"Nobody ever goes there," Merrill put in. "There's some mystery about it—"

"We're going there ... if the ship holds together long enough. Just a minute and I'll figure your course. Sure you're in shape to handle the controls?"

Merrill limped to the instrument panel and began closing switches. "I hope you know what you're doing," he said roughly. Currents of vibration pulsed through the ship. With maddening slowness, the liner came out of her spinning drift and began to pick up speed. Norman ran through a list of figures and the third officer set the automatic controls.

A grotesque figure in radiation armor stood in the doorway.

"We're moving," it said through its amplifiers.

"This is Failles—radiation engineer—in charge of the men aft. We're trying to make Hidalgo."

"You'll never make it," Failles prophesied. "I came to report that the bulkheads are giving way."

Norman barked orders. "Merrill, keep an eye on the controls. Harald, you keep one on Merrill. And try to make contact with Scorpio. Tell them we're trying to make Hidalgo, to pass the word on to those freighters. Failles, I'll go with you and see what's up."

As Norman followed the nightmarish figure of Failles down the spiralling companion ladder, his mind worked feverishly to remember what he knew about Hidalgo.

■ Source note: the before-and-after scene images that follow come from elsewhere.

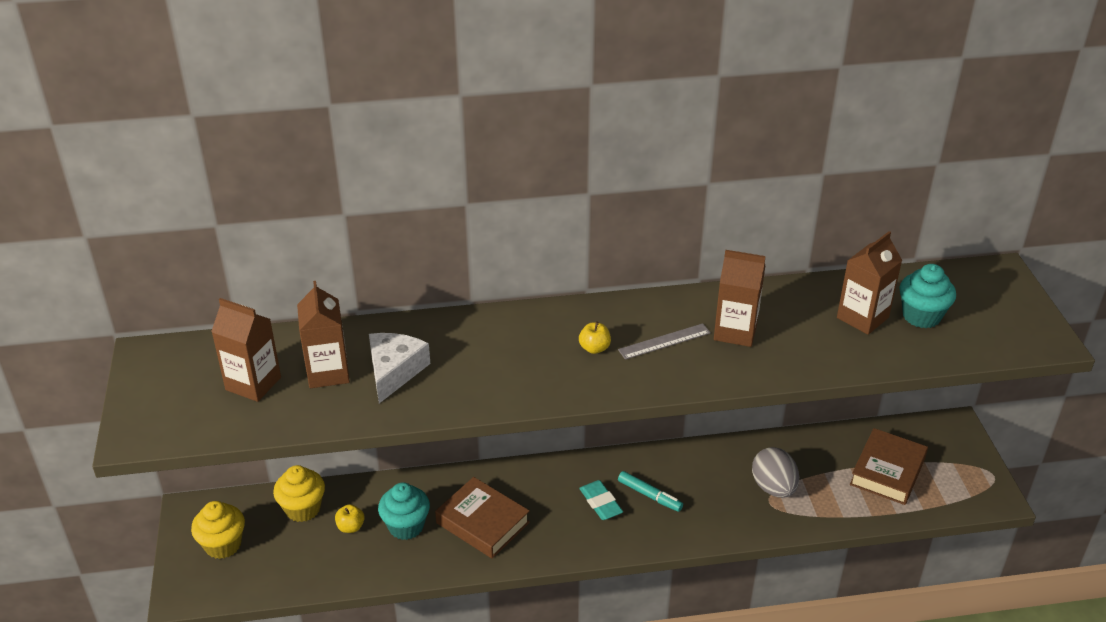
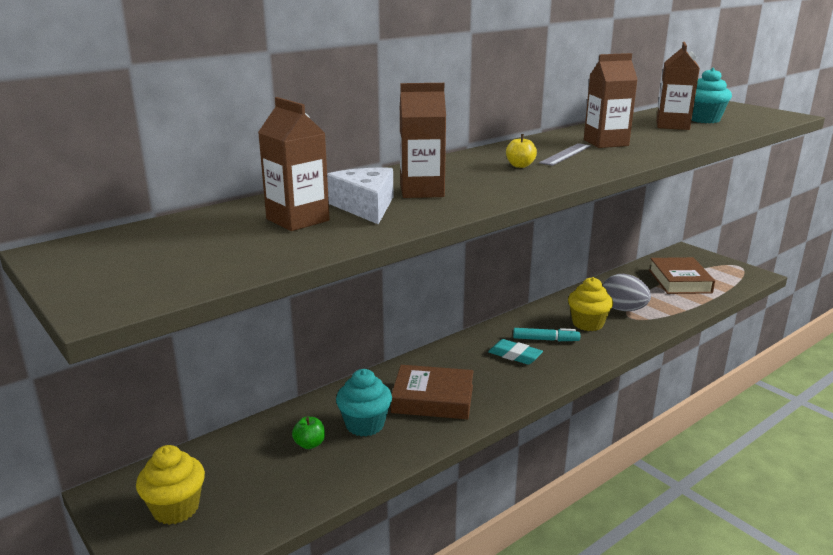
camera: 30 degrees left, 15 degrees down
brown carton [211,298,281,402] -> brown carton moved to [400,83,446,198]
yellow cupcake [273,465,325,522] -> yellow cupcake moved to [568,277,613,331]
yellow apple [335,504,365,533] -> green apple [292,417,325,449]

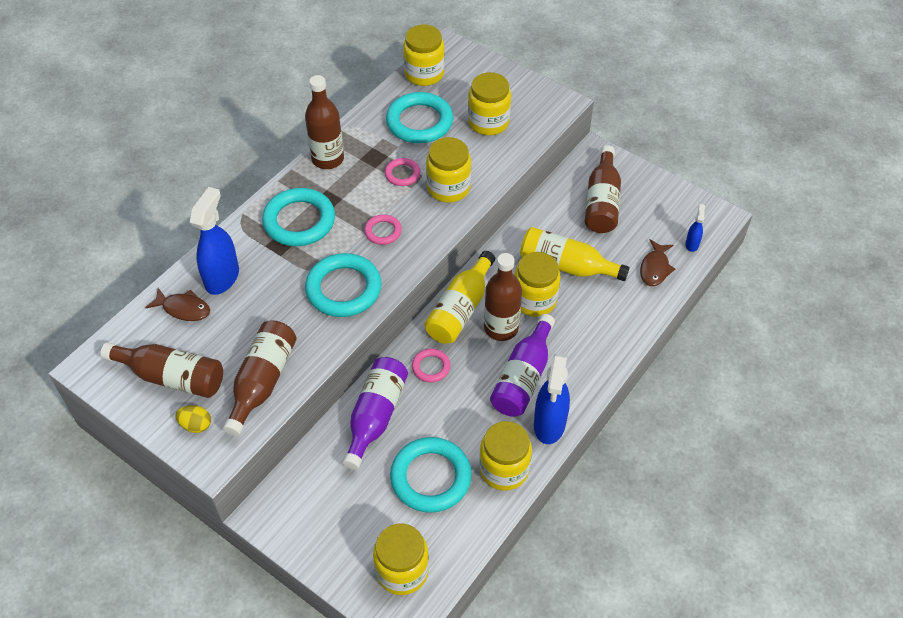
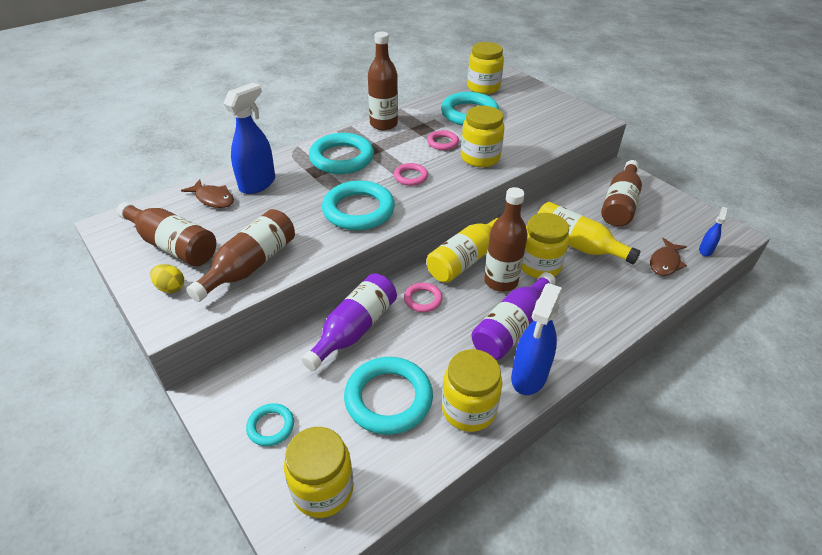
camera: 15 degrees right, 10 degrees down
yellow jar [468,72,511,135] -> none
none -> turquoise ring [246,403,294,446]

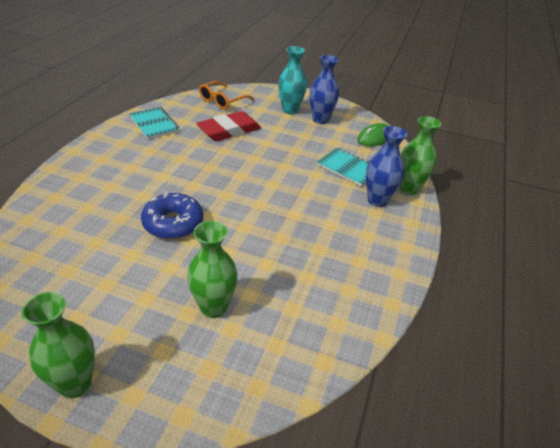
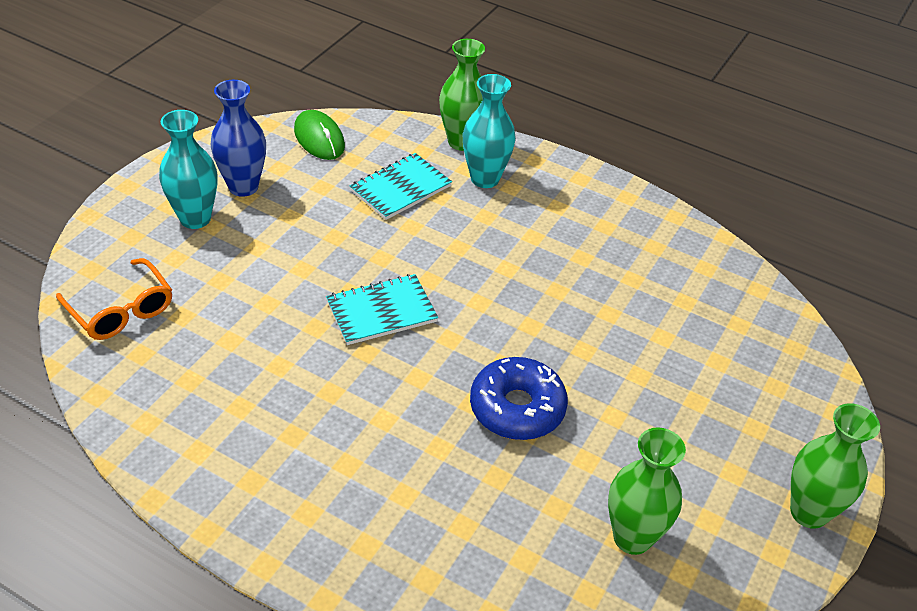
camera: 80 degrees left, 5 degrees up
turquoise notebook [130,107,179,139] -> turquoise notebook moved to [326,274,438,345]
green vase [187,221,238,318] -> green vase moved to [608,427,686,555]
red eraser [196,111,261,141] -> none
blue vase [366,126,407,207] -> turquoise vase [462,74,516,188]

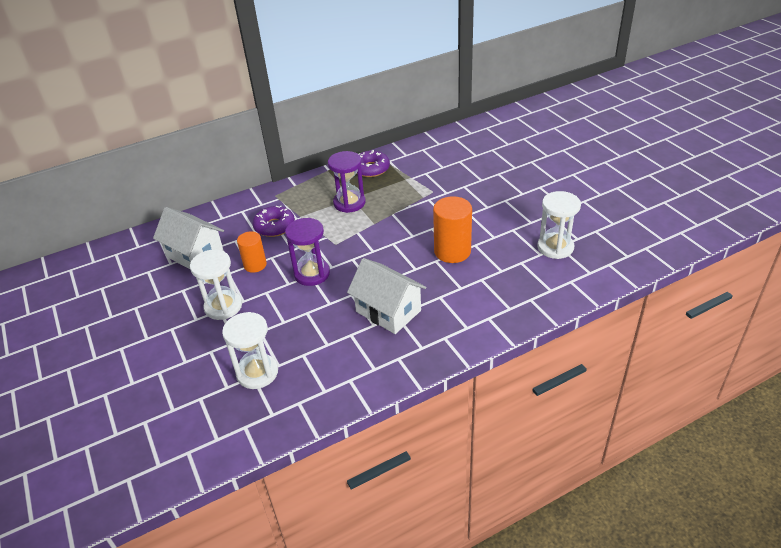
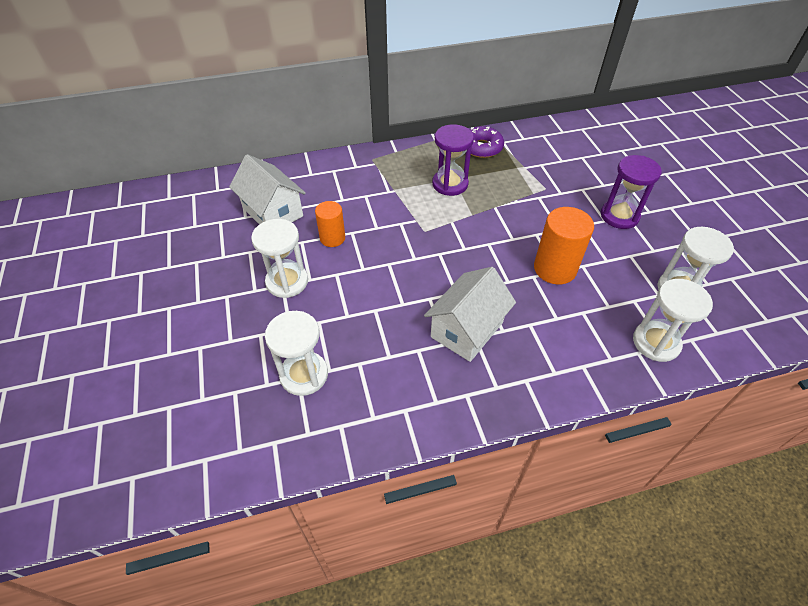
camera: 10 degrees right, 10 degrees up
purple donut [253,205,295,237] -> none
purple hourglass [285,218,330,286] -> purple hourglass moved to [601,155,662,229]
white house [347,258,427,334] -> white house turned 75 degrees clockwise [424,267,516,362]
none -> white hourglass [633,279,713,362]

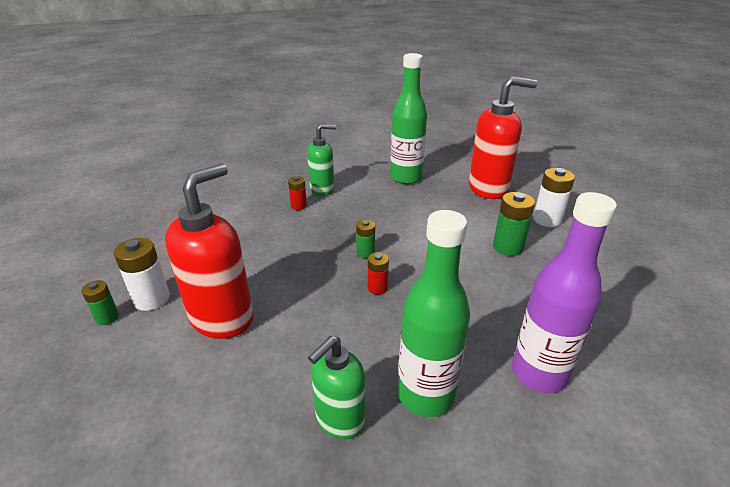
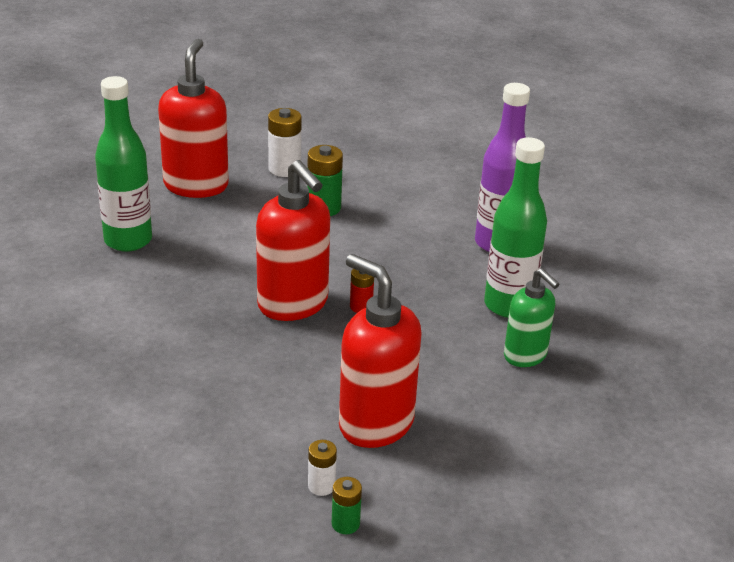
camera: 80 degrees left, 0 degrees up
white battery [114,238,170,311] -> white battery [308,440,337,496], size x0.60
red battery [288,176,307,210] -> none
green soap dispenser [307,124,336,196] -> none
green battery [356,220,375,258] -> red soap dispenser [256,160,330,321]

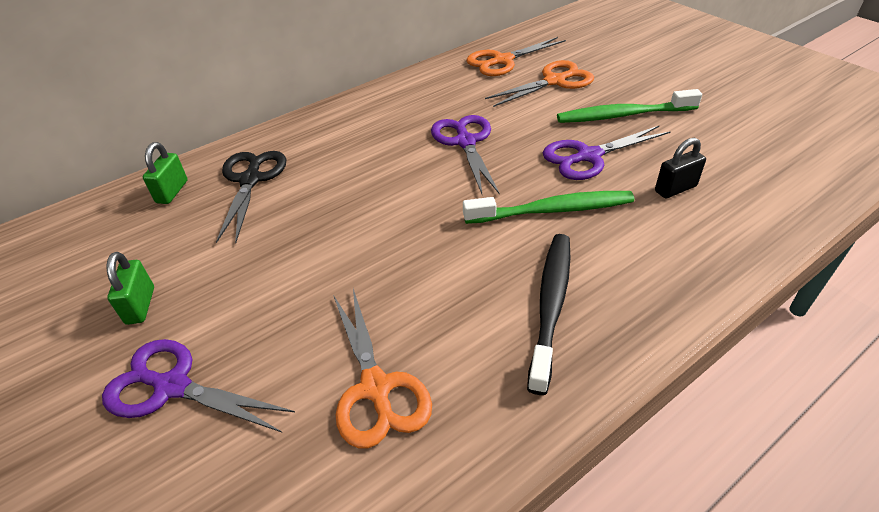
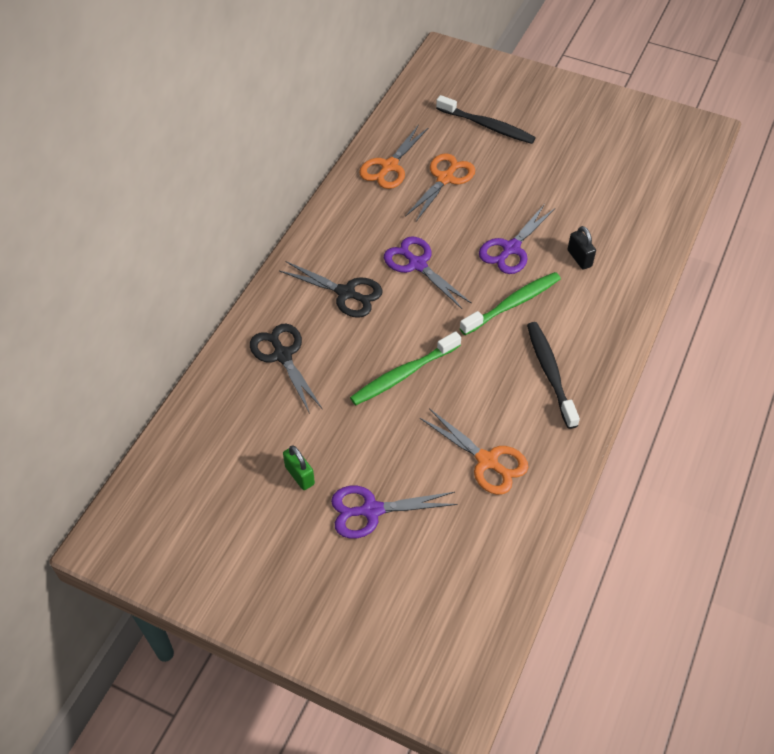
camera: 30 degrees left, 10 degrees up
green padlock [143,142,188,204] -> none
green toothbrush [557,89,702,123] -> green toothbrush moved to [350,331,461,405]
black padlock [655,138,706,199] -> black padlock turned 60 degrees counterclockwise [568,226,596,270]
none -> black scissors [280,261,383,318]
none -> black toothbrush [436,95,536,144]

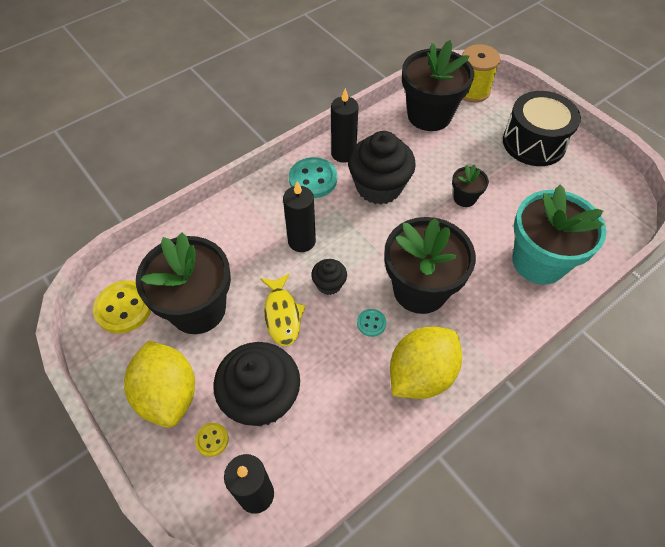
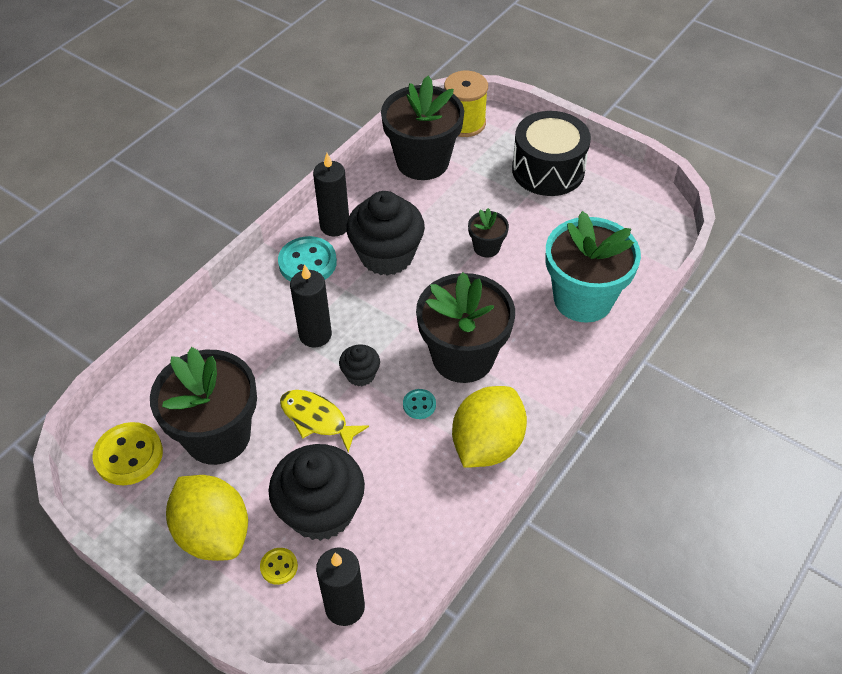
camera: 15 degrees left, 5 degrees down
yellow fish [260,273,306,346] -> yellow fish turned 150 degrees clockwise [280,390,369,452]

It was one of the minor planets, probably of the Trojan group originally, but its eccentric orbit and extreme inclination to the ecliptic stamped it as a rogue. At aphelion its distance from the sun was 9-1/2 units (nearly the orbit of Saturn) and its inclination 43-1/2 degrees. Three and a half years after perihelion it approached Jupiter's orbit closely. Astronomical speculation was that its perturbations of orbit were caused by this near approach to Jupiter.

Norman came out of his reverie. Failles had stopped at a locker and gestured toward it. Radiation armor. Norman got the bulky garment from the locker and struggled into it.